Excerpted passage
** start **
Never tried Forcing Churches to go against their CONSTITUTIONALY PROTECTED Religious Freedoms.

Shall I go on?

Anthony| 1.28.13 @ 3:27PM

"Drug- infested Waswila", ah yes, the fevered mind of the moron and low information voter RCV.
Will Obozo return to drug-infested and murder capitol of America, Chicago?
Do Obozo's daughters avoid the crime pit and drug cesspool of Washington schools while attending the tony Sidwell Friends School?
Are they not allowed to associate with the riff raff of Washington?
And moron, a studio was built to accomodate Palin in Alaska, but unfortunately for you, you're in the terminal stages of Palin Derangement Sydrome. Under Obozo care, I believe you are to be shot, like a rabid dog.
Ah what a loss, not.

RCV| 1.28.13 @ 4:13PM

Your rantings make even less sense than usual, Anthony. I do like the term "Palin Derangement Syndrome" though.

TLP| 1.28.13 @ 6:00PM

You should.

It fits.

Like: Idiot.

Doctor Right| 1.28.13 @ 9:17AM

In answer to the question posed in the article's title:

Never.

That's because panic is a defining characteristic of the GOP.

When they're out of power, they panic about getting back into power, and their panic always leads them to the idiotic conclusion that they must jettison Conservatism and move back to "the center."

When they're in power - due to the instincts and strategies of Conservatives - they panic about staying in power, so they jettison Conservatism to appeal to moderates in "the center."

November's election was the icing on the cake - a monument to their monumental stupidity and lack of guts.

Hoping for the GOP to change is like alchemy - it's a dream long held by many that's just NOT going to happen.
** end **
Given information
** start **
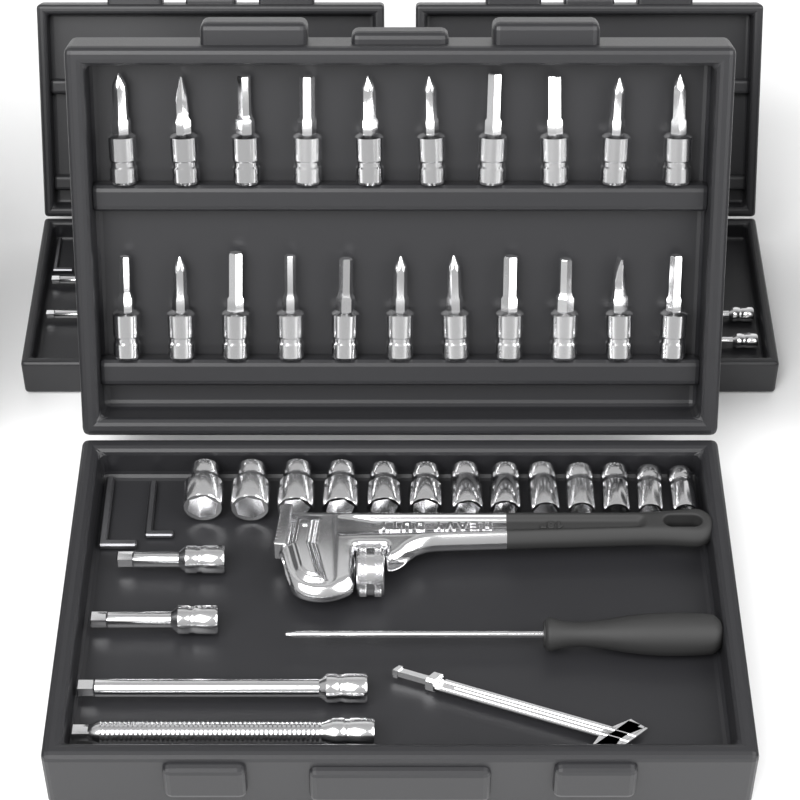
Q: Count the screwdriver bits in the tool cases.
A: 21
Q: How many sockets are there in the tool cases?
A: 13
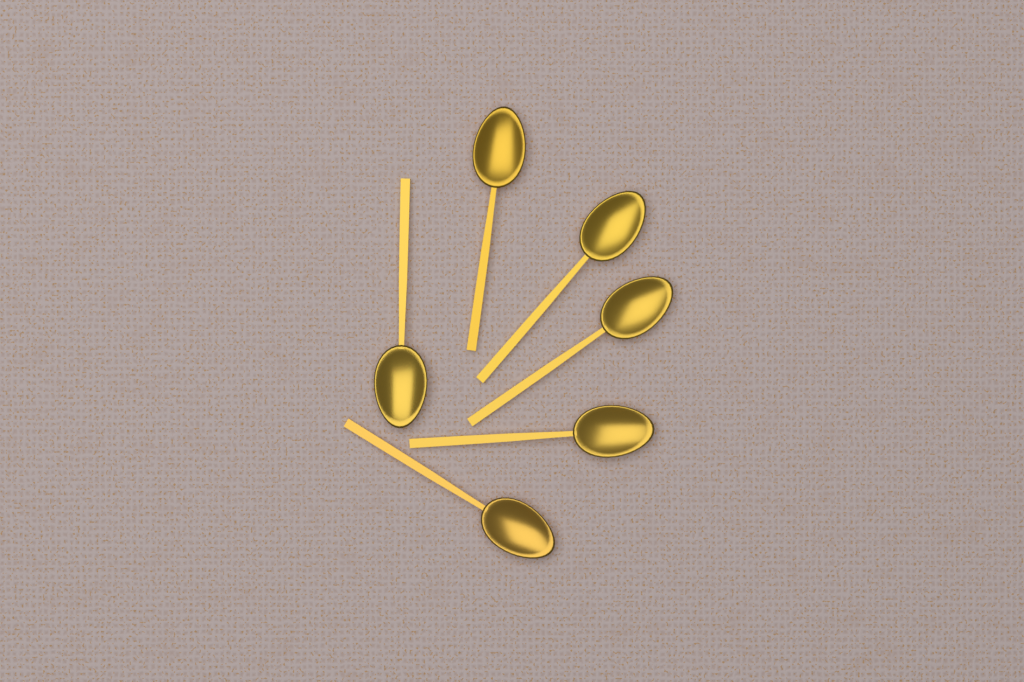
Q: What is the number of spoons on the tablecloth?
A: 6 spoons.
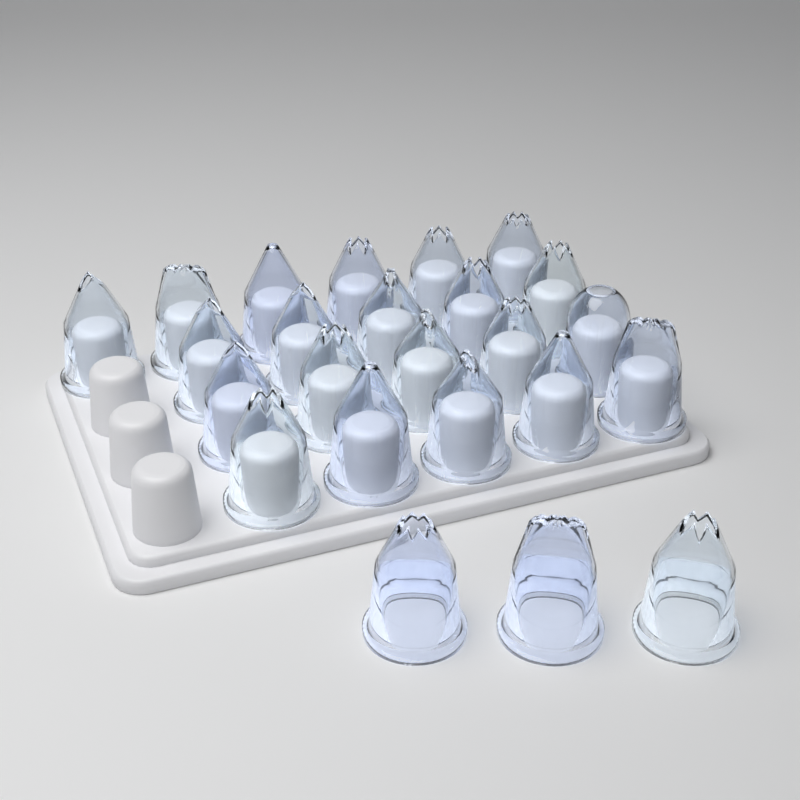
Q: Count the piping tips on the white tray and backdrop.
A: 24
** end **
Written tasks
A: In the comment thread, what term does RCV say he likes?
B: Extract the comment thread's text from "Will Obozo return" up to and including "raff of Washington?".
C: Using the comment thread, say whether each statement agrees with it: (i) Doctor Right's comment is timed at 9:17AM. (ii) RCV tells Anthony his rantings make more sense than usual. (iii) Doctor Right compares hoping for the GOP to change to alchemy.

Expected answers
A: "Palin Derangement Syndrome"

B:
Will Obozo return to drug-infested and murder capitol of America, Chicago?
Do Obozo's daughters avoid the crime pit and drug cesspool of Washington schools while attending the tony Sidwell Friends School?
Are they not allowed to associate with the riff raff of Washington?

C:
(i) Yes: "Doctor Right| 1.28.13 @ 9:17AM"
(ii) No: "Your rantings make even less sense than usual, Anthony."
(iii) Yes: "Hoping for the GOP to change is like alchemy"